Start of SELECTED TEXT

The flying reptile belonged to a group of early pterosaurs that roamed the Earth 160 million years ago. It had a long pointed tail, wings and sharp, outward-pointing teeth.

The creature's remains were first unearthed in 2009, but only now have been confirmed to be of a rhamphorhynchine pterosaur, the first such creature to be found in Gondwana, the prehistoric supercontinent that later formed the Southern Hemisphere landmasses.

The beast's fossil remains were discovered by Osvaldo Rojas, director of the Atacama Desert Museum of Natural History and Culture, and then further investigated by scientists at the University of Chile.

Details of the discovery, the first linking such creatures to the Southern Hemisphere, were published in the journal Acta Palaeontologica Polonica.

"This shows the distribution of the animals in this group was wider than what was known up to now," said Jhonatan Alarcon, a University of Chile scientist who led the investigation.

The discovery points to close ties and possible migration between the Northern and Southern hemispheres at a time when most of the globe's southernly landmasses were believed to be linked in a supercontinent called Gondwana.

”There are pterosaurs of this group also in Cuba, which apparently were coastal animals, so most likely they have migrated between the North and the South or maybe they came once and stayed, we don't know," Alarcon said.

Chile's vast Atacama Desert, once largely submerged beneath the Pacific Ocean, is now a moonscape of sand and stone.

The region, parts of which haven't seen rain for decades, is a hot spot for fossil discoveries, with many remains untouched in remote areas not far beneath the desert surface.

End of SELECTED TEXT
Start of AVAILABLE DATA

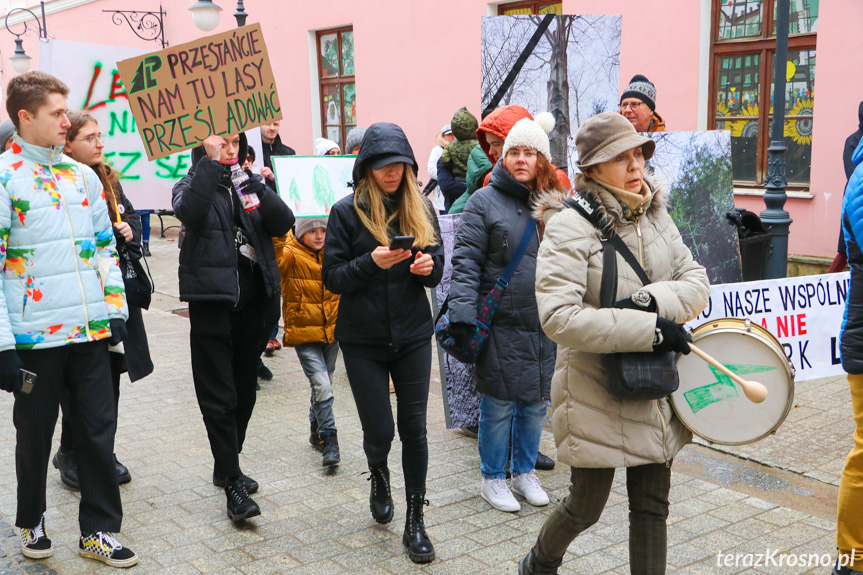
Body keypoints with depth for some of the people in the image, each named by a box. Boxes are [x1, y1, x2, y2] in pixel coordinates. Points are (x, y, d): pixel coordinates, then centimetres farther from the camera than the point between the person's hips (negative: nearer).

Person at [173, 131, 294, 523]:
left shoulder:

End of AVAILABLE DATA

- _TASK REQUIREMENTS_
[A] In the pterosaur article, what is the answer to each question below?
(i) How many years ago did the group of early pterosaurs roam the Earth?
(ii) In what year were the creature's remains first unearthed?
(iii) Which journal published details of the discovery?
[B] Can you transcribe the pterosaur article, starting with "Details of the" and going on through "led the investigation."?

- _NUMBERED ANSWERS_
[A]
(i) 160 million years ago
(ii) 2009
(iii) Acta Palaeontologica Polonica

[B]
Details of the discovery, the first linking such creatures to the Southern Hemisphere, were published in the journal Acta Palaeontologica Polonica.

"This shows the distribution of the animals in this group was wider than what was known up to now," said Jhonatan Alarcon, a University of Chile scientist who led the investigation.